WHAT YOU HAVE TO DO
Provide again, from the entries below, every line from the one containing "ring dip: (1368, 1269)" through the one containing "index dip: (1544, 726)", exactly as written, and no other line.

(Saved entries)
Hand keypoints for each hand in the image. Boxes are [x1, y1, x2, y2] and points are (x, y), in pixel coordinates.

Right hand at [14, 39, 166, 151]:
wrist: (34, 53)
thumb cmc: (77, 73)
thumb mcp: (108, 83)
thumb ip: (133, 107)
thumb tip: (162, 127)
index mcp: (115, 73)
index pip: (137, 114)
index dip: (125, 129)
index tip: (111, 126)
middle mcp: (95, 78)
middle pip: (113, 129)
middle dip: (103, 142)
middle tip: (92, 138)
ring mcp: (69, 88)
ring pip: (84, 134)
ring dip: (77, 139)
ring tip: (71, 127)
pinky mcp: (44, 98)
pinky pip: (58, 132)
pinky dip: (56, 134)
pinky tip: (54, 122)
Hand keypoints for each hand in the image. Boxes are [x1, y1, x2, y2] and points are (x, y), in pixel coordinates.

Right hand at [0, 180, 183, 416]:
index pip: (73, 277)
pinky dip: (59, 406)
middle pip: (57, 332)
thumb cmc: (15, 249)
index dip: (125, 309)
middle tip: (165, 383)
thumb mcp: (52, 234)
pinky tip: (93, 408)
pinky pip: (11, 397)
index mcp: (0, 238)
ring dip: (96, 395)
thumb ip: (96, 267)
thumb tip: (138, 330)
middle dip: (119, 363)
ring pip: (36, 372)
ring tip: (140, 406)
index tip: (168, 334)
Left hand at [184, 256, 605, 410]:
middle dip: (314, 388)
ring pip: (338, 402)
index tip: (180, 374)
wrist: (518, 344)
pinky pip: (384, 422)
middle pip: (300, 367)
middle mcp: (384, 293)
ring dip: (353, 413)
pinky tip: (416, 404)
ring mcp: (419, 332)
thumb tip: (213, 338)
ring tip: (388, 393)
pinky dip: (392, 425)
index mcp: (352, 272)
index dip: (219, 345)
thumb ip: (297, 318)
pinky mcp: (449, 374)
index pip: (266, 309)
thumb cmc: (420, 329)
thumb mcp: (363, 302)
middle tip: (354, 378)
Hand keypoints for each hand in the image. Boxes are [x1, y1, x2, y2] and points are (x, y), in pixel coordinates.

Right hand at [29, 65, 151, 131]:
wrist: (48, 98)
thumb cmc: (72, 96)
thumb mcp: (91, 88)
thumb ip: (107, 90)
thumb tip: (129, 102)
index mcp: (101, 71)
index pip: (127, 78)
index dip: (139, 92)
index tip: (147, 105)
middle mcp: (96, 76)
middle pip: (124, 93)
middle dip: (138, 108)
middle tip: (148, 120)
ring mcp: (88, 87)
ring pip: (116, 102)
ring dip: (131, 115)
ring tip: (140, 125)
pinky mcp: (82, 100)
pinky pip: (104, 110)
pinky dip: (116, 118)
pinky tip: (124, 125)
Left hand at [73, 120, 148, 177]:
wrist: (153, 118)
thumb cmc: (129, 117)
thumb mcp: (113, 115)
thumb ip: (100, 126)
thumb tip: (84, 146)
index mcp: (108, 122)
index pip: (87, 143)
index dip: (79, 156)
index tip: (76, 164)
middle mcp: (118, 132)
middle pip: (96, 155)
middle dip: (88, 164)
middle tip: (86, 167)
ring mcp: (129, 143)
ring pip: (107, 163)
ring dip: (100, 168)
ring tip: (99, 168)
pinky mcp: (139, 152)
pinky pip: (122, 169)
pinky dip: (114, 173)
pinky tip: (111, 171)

* * *

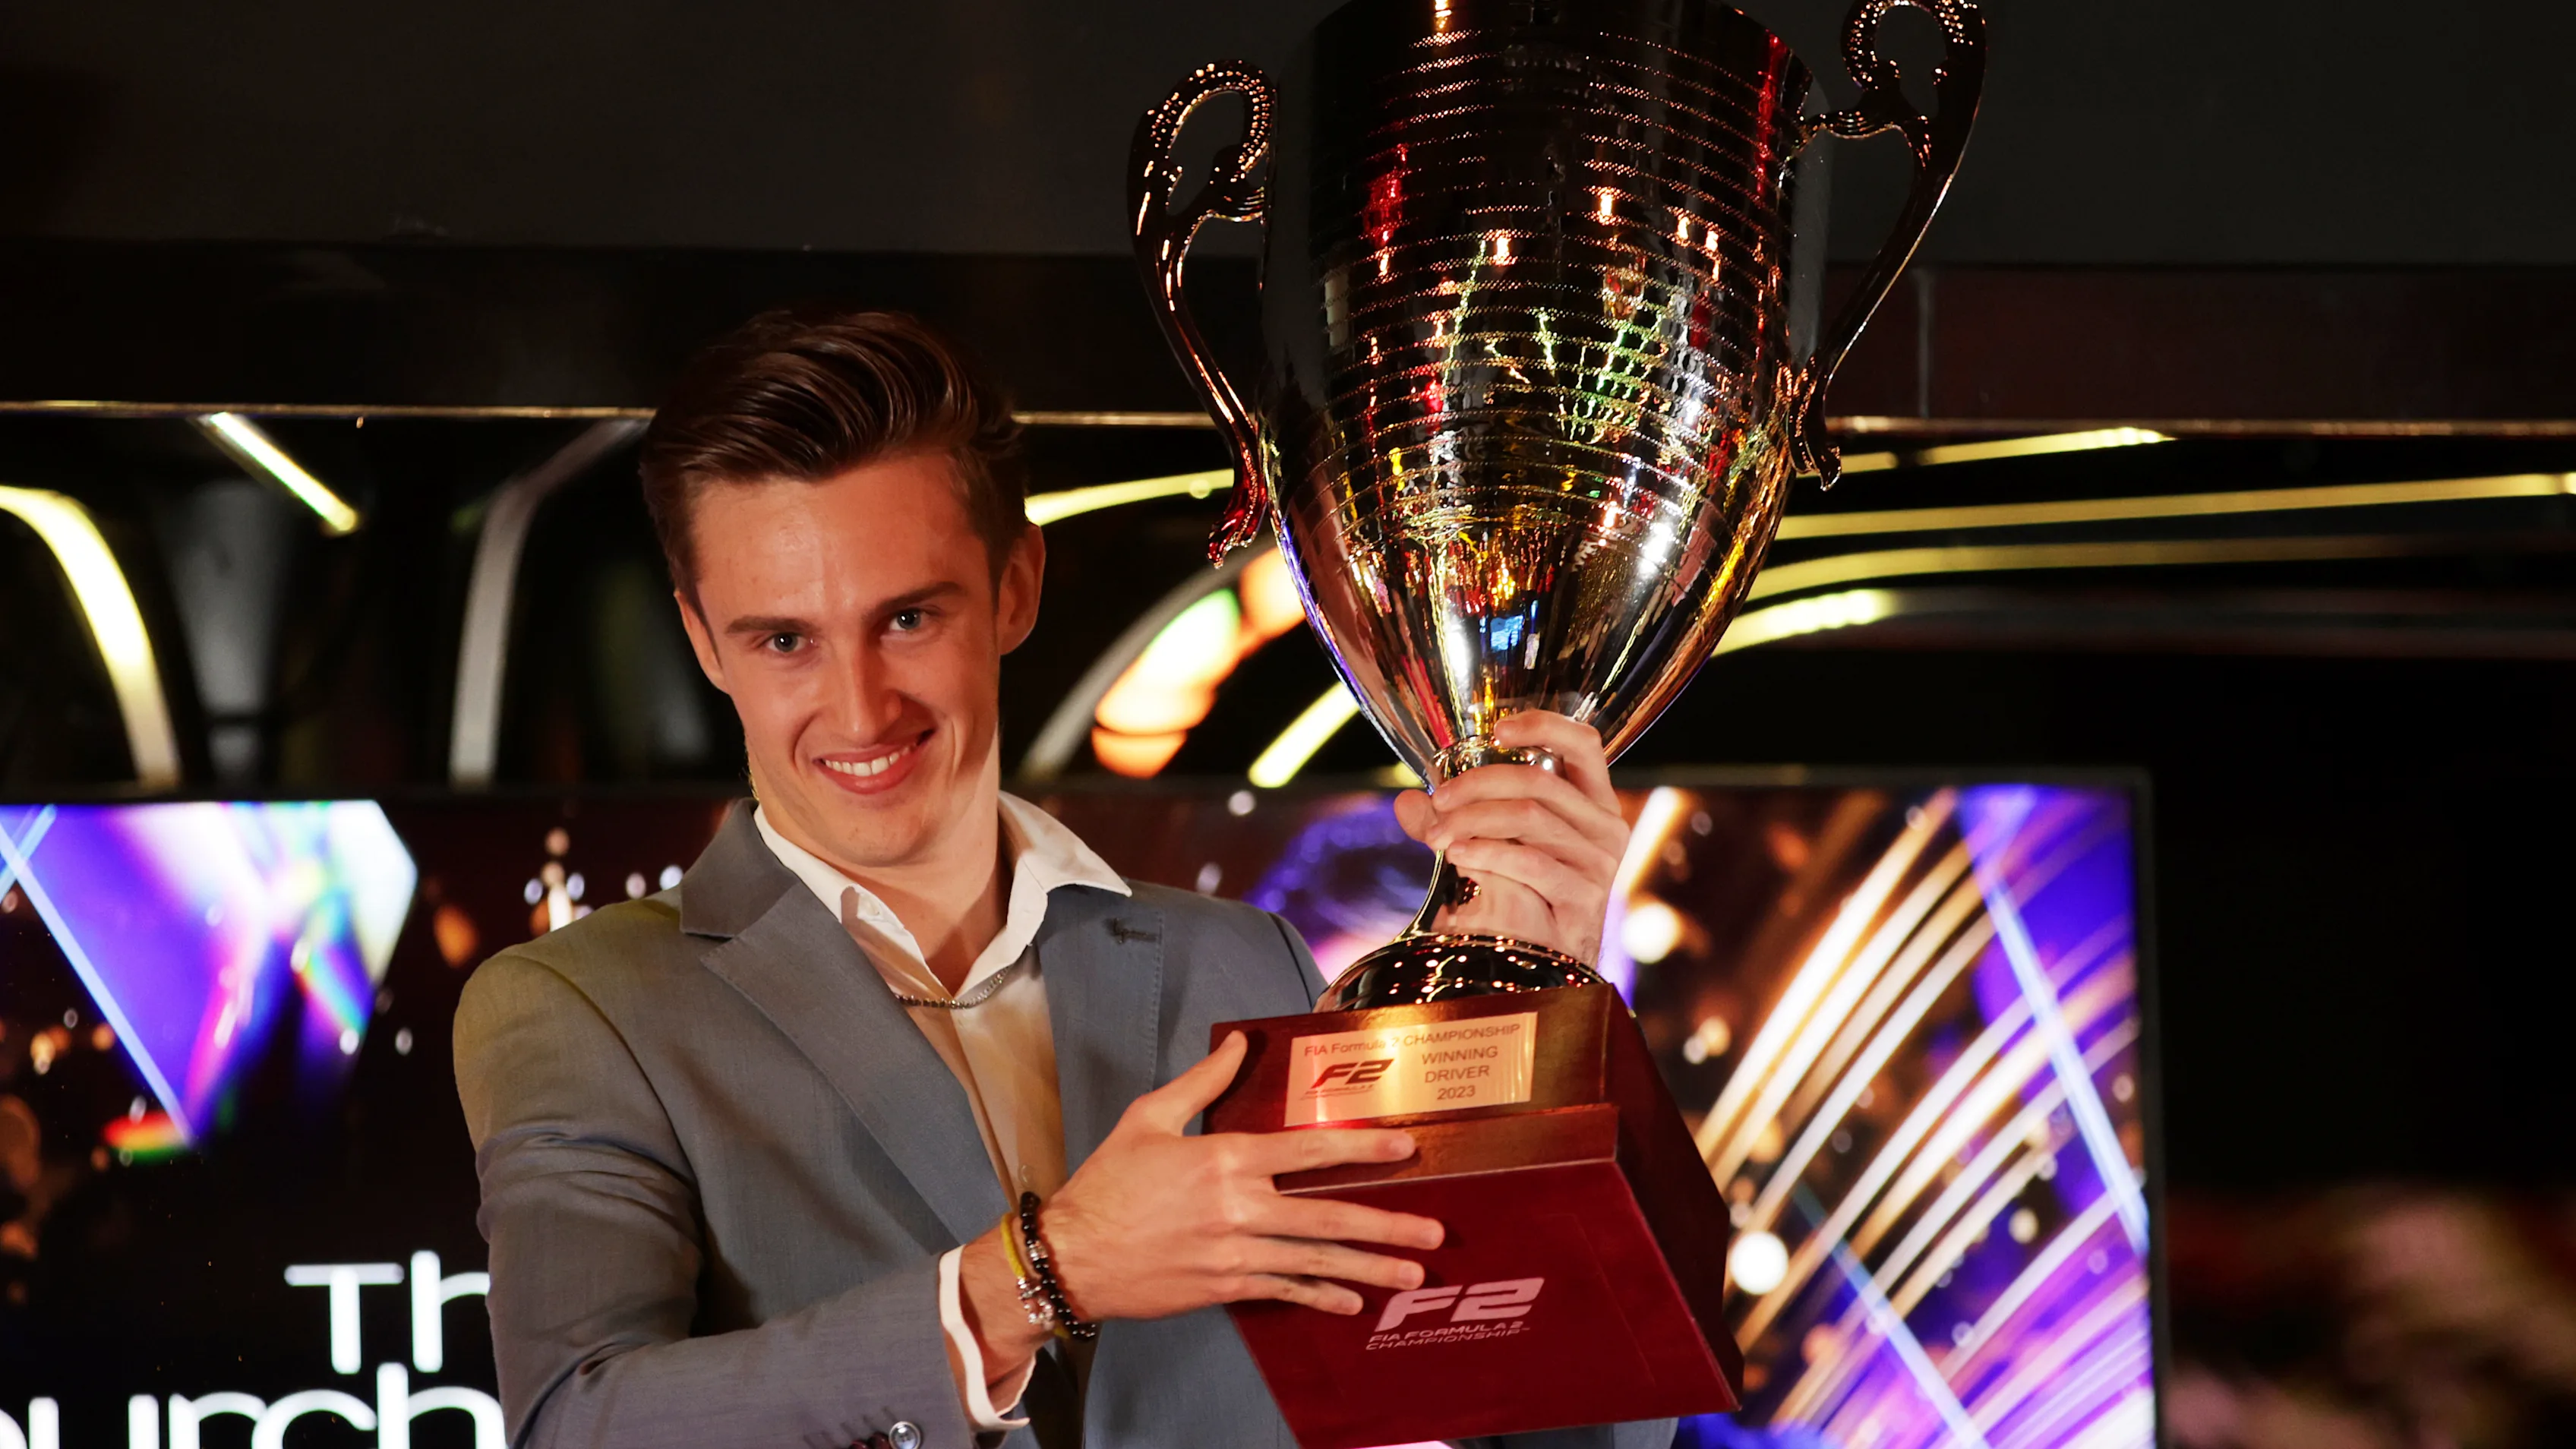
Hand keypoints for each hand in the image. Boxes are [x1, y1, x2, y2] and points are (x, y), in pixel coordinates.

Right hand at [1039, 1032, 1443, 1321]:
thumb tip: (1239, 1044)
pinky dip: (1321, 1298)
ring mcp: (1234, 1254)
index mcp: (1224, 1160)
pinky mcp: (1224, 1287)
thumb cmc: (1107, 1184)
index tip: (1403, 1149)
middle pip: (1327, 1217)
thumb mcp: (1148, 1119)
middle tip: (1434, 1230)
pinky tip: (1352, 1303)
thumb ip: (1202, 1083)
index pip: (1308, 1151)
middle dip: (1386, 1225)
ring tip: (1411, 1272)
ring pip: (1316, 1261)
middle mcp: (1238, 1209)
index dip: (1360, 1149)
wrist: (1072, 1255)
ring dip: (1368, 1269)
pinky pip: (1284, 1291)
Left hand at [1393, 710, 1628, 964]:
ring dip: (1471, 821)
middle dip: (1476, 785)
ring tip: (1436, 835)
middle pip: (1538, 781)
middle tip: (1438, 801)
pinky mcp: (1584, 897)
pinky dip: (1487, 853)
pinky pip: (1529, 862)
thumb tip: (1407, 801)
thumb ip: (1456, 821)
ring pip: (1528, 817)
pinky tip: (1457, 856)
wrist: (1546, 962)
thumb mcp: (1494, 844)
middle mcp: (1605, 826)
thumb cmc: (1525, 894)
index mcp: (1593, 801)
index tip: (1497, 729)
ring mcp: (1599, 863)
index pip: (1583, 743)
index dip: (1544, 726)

...

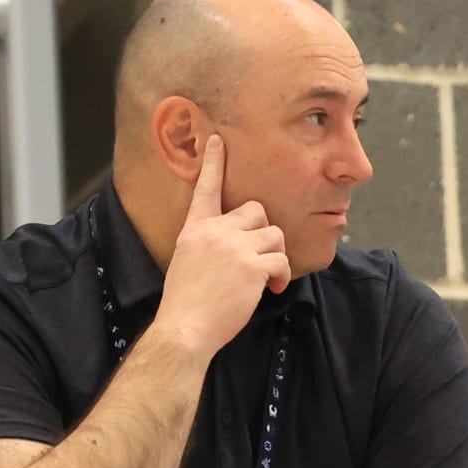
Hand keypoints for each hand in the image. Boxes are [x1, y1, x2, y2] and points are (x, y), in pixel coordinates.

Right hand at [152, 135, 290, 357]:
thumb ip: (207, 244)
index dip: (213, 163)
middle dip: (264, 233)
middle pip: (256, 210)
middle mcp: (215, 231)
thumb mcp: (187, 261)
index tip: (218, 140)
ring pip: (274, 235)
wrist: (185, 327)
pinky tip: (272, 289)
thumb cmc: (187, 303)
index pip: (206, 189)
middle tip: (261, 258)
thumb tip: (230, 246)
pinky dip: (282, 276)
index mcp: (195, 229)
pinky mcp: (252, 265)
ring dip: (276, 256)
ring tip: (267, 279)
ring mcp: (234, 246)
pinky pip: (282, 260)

FINAL ANSWER
ring dip: (1368, 1269)
pinky pip: (1284, 1291)
Left hand at [1393, 710, 1628, 964]:
ring dip: (1471, 821)
middle dip: (1476, 785)
ring tip: (1436, 835)
middle pip: (1538, 781)
middle tip: (1438, 801)
pinky mcp: (1584, 897)
pinky dip: (1487, 853)
pinky pip: (1529, 862)
thumb tip: (1407, 801)
thumb ip: (1456, 821)
ring pip: (1528, 817)
pinky tip: (1457, 856)
wrist: (1546, 962)
thumb mcp: (1494, 844)
middle mcp: (1605, 826)
thumb cmc: (1525, 894)
index mcp: (1593, 801)
index tip: (1497, 729)
ring mcp: (1599, 863)
index pip: (1583, 743)
index dip: (1544, 726)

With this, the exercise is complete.